5.11.2011

De manos

Acabo de encontrarme, en una de esas carpetas olvidadas del ordenador, una serie de micros inspirados por fotos, que realicé en el curso de narrativa. Se trataba de contar un todo a partir de una parte, en este caso, la mano. Os dejo con una selección de ellos, mientras sigo con zombies y terror diverso ^^

Fui a muchísimos colegios cuando era un niño. Supongo que de ahí viene mi desarraigo. Pero, fuera donde fuera, siempre había algo que no podía soportar y eran aquellas maestreas, no todas, sino las jóvenes, guapas, vestidas de marca, con maridos igual de jóvenes y con trabajos de títulos rimbombantes, que sólo eran profesoras para no decir que eran amas de casa. Aquellas mujeres, que no sentían ninguna pasión por la enseñanza, que se levantaban dos horas antes de ir al trabajo, no para corregir exámenes de los alumnos (en el margen de los cuales siempre ponían caritas de humor acorde con la nota), sino para pintarse y maquillarse, para reconstruirse una cara que no tendría que haber necesitado reconstrucción.

Las odiaba. Las odio. No hay nada que pueda hacer al respecto.

Lo que más detestaba de ellas, sin embargo, eran sus manos. Aquellas manos suaves y delicadas, prueba fehaciente de que, para ellas, el trabajo era algo que sucedía a los demás. Aquellas uñas, a veces postizas, a veces naturales, pero siempre demasiado largas y bien limadas, siempre decoradas con toda clase de motivos o lacadas de colores que debieran de haberse abolido, siempre demasiado cercanas. Odiaba el roce de aquellas extensiones espantosas, el ruido que hacían al repicar en la mesa cuando esperaban a que acabáramos la tarea o el examen, el chirrido horripilante que proferían al deslizarse por la superficie de la pizarra cuando estaban enfadadas.

Aquel tipo de maestras fueron siempre mi pesadilla, la razón de mi desilusión hacia la vida y hacia la enseñanza. Aquellas manos de uñas imposibles, repugnantes y anormales me martirizaron en sueños y en vela durante todos los años de mi niñez.

Supongo que es por eso que ahora, después de acabar con ellas, conservo esa parte de su cuerpo para mi colección.

Marcos y Núria se conocieron en terapia. No se parecían en nada, salvo en el severo trastorno que les había llevado hasta allí.

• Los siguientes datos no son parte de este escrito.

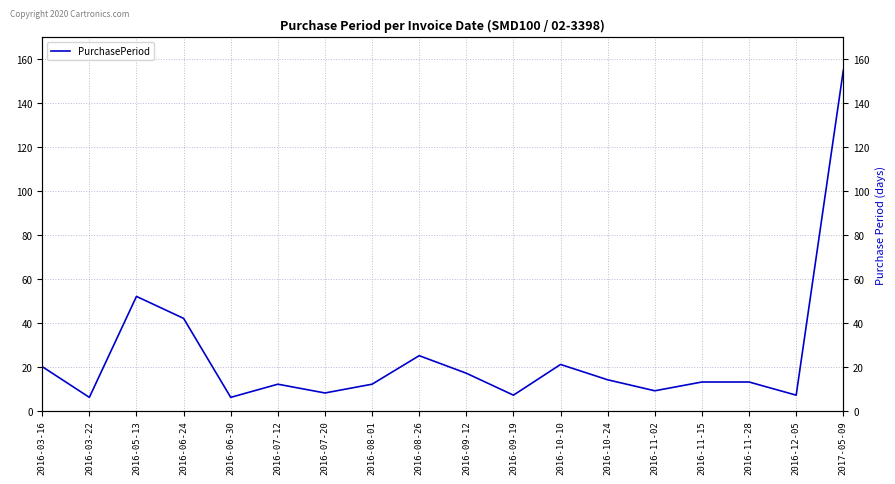

True or false: the data has more than 1 interior local peaks.

True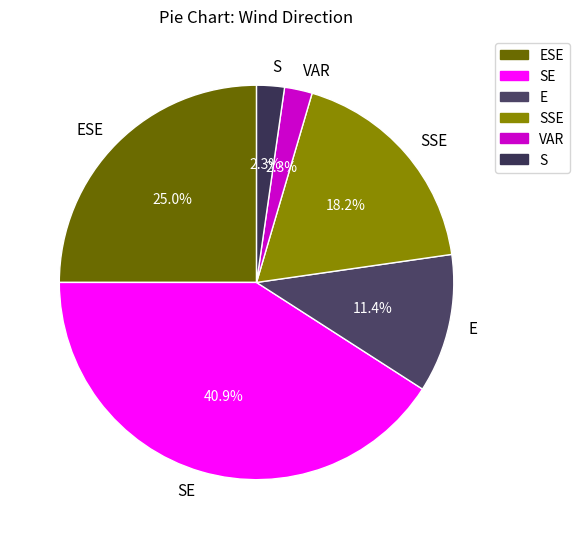

Which has a higher value, E or SSE?

SSE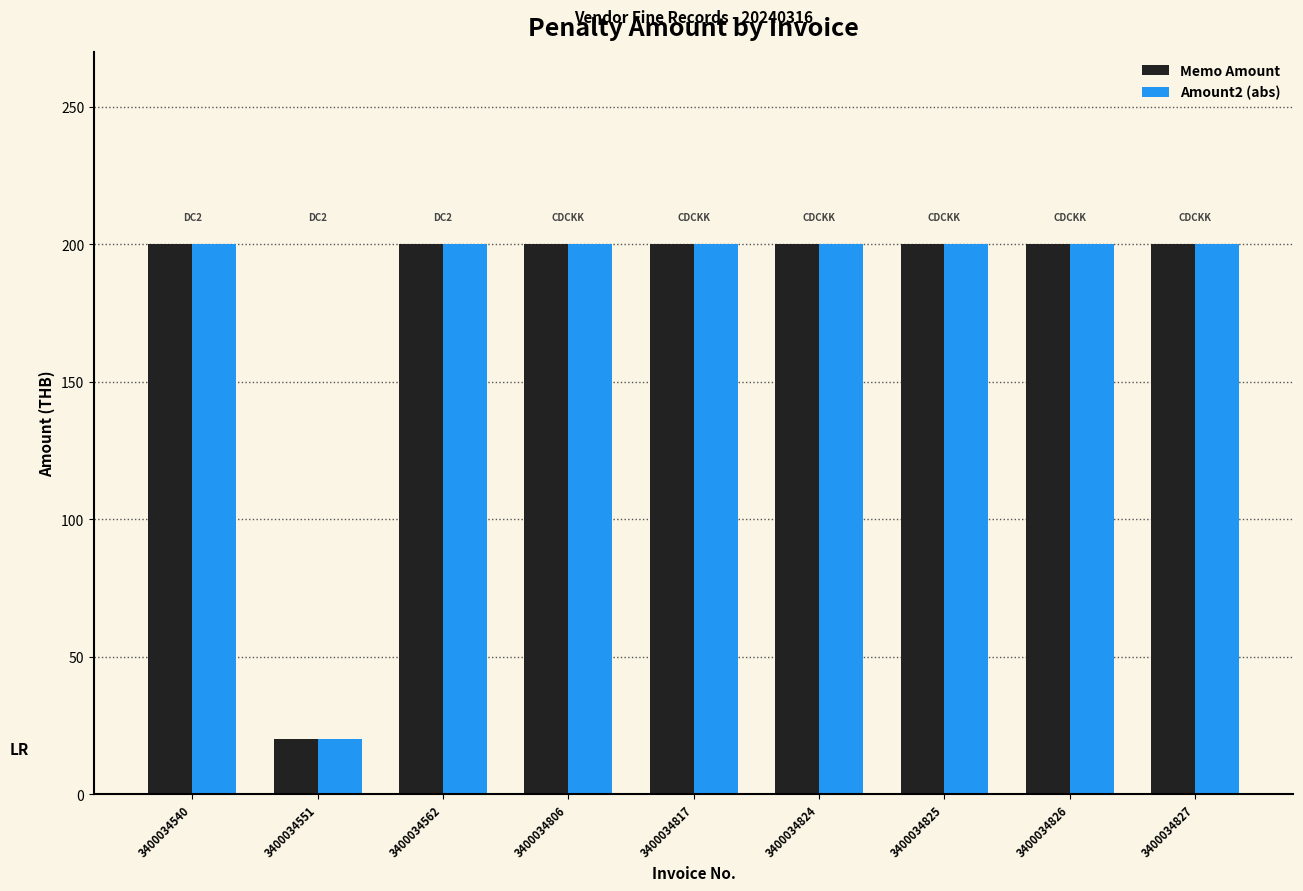

Which label corresponds to the smallest value in the chart?

3400034551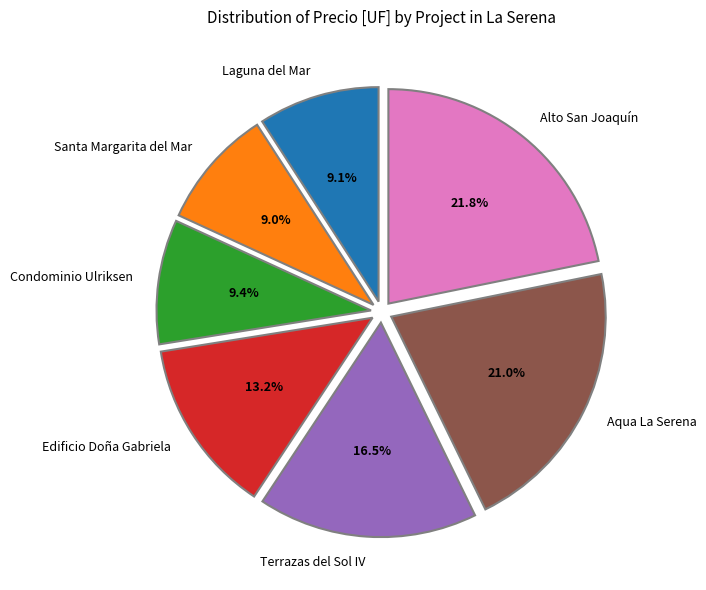

How many slices are in this pie chart?

7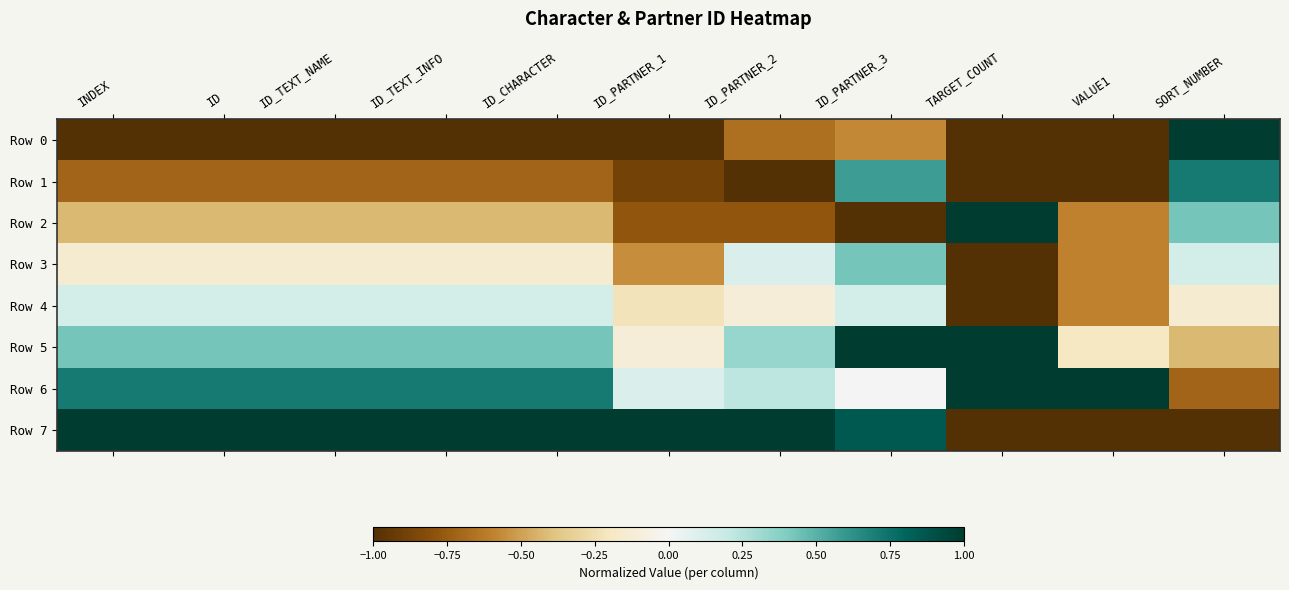

How many categories are shown in the chart?

11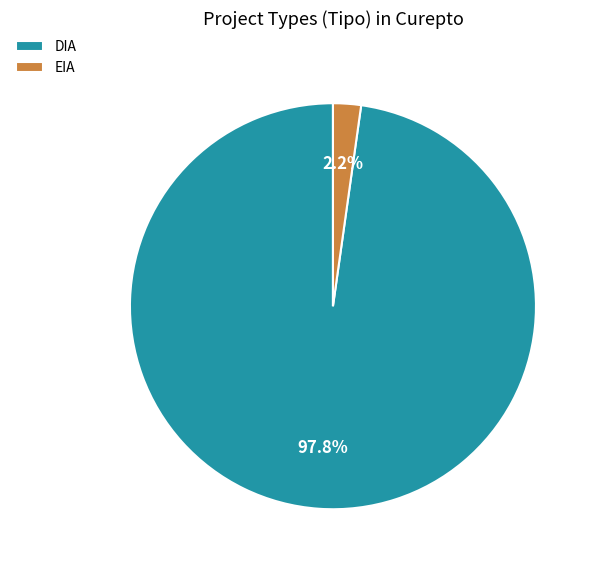

Which category accounts for the majority?

DIA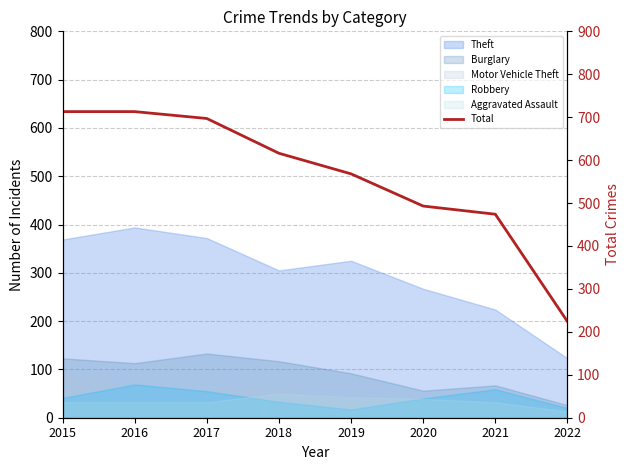

List the labels in order of value, smallest first.

2022, 2021, 2020, 2019, 2018, 2017, 2015, 2016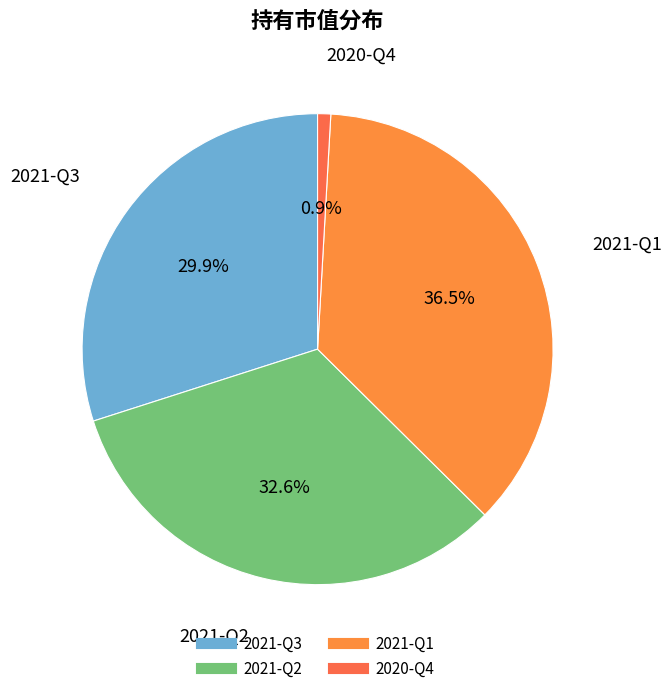

Approximately how many times larger is the value at 2021-Q2 compared to 2021-Q3?

1.1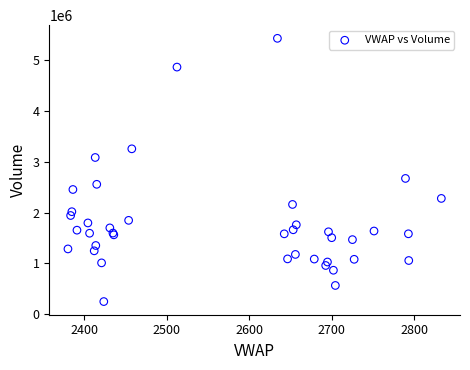

What Y value in the scatter plot is closest to 2838426?

2671330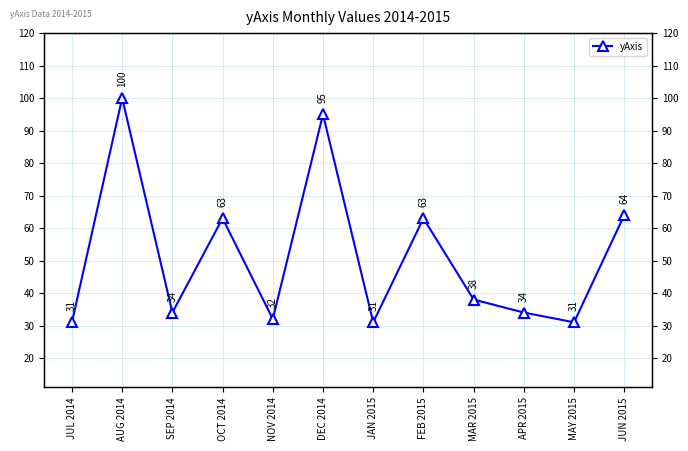

Which category has the highest value across all series?

AUG 2014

Núria era una chica mona, un poco pija, de buena familia y bastante estudiosa. No le gustaba ningún tipo de música en especial, ni ningún tipo de cine en especial, ni ningún tipo de libro en especial, por mucho que saliera de fiesta, fuese al cine o leyera en casa. Simplemente, se dejaba llevar por lo que elegía la mayoría. Y era completamente feliz con ello. Marcos, en cambio, era un espíritu libre, un freak, como solían llamar a este tipo de chicos las amigas de ella. Iba tatuado de pies a cabeza, llevaba ropa pasada de moda, o a la que la moda jamás había considerado, tenía gustos muy específicos en cuanto a todas las artes y no toleraba que nadie le dijera qué debía hacer ni cómo debía comportarse.

Lo suyo no podía funcionar de ninguna manera, ni en este universo ni en cualquiera de los otros ocho universos alternativos que Marcos sabía que existían y que Núria negaba con las cejas arqueadas. Sin embargo, sólo ellos dos podían comprender el asco que sentía el otro ante la idea de tocar su propia ropa sucia o por qué se lavaba las manos hasta que se le despellejaban. Y eso, en aquél momento de sus vidas, era lo que importaba.


José no sabía lo que era; de hecho, jamás hubiera llegado a la conclusión, él sólo, de lo significaba en realidad. Por suerte, el padre Victorio era un alma buena y caritativa, y le estaba ayudando.

Él decía que era una bendición, una señal de la grandeza de Dios, un auténtico milagro. José, como siempre, no sabía encontrar las palabras. Le decía al padre que, a veces, era como si la mano no le obedeciera, como si actuara por su propia voluntad. Entonces el padre Victorio le cogía por el hombro y le llamaba hijo y le decía que, si no tenía voluntad sobre su mano, era porque ésta estaba dominada por un poder superior.

¡Pero cuidado! Porque el diablo, el gran enemigo, el perfecto embaucador, Satanás, estaba siempre al acecho y podía aprovecharse de su débil voluntad. Por eso el padre Victorio consideraba una bendición el haber sido el primero en tener noticia de esa circunstancia, pues él y sólo él podía guiarle por el camino de la verdad y hacer que su mano, que no le obedecía, sirviera a los propósitos de Dios.

José iba a dejar de torturar a animales en el bosque y se encargaría de la voluntad del señor, que convenientemente descifraría el padre Victorio. De los cuerpos, también iba a encargarse él.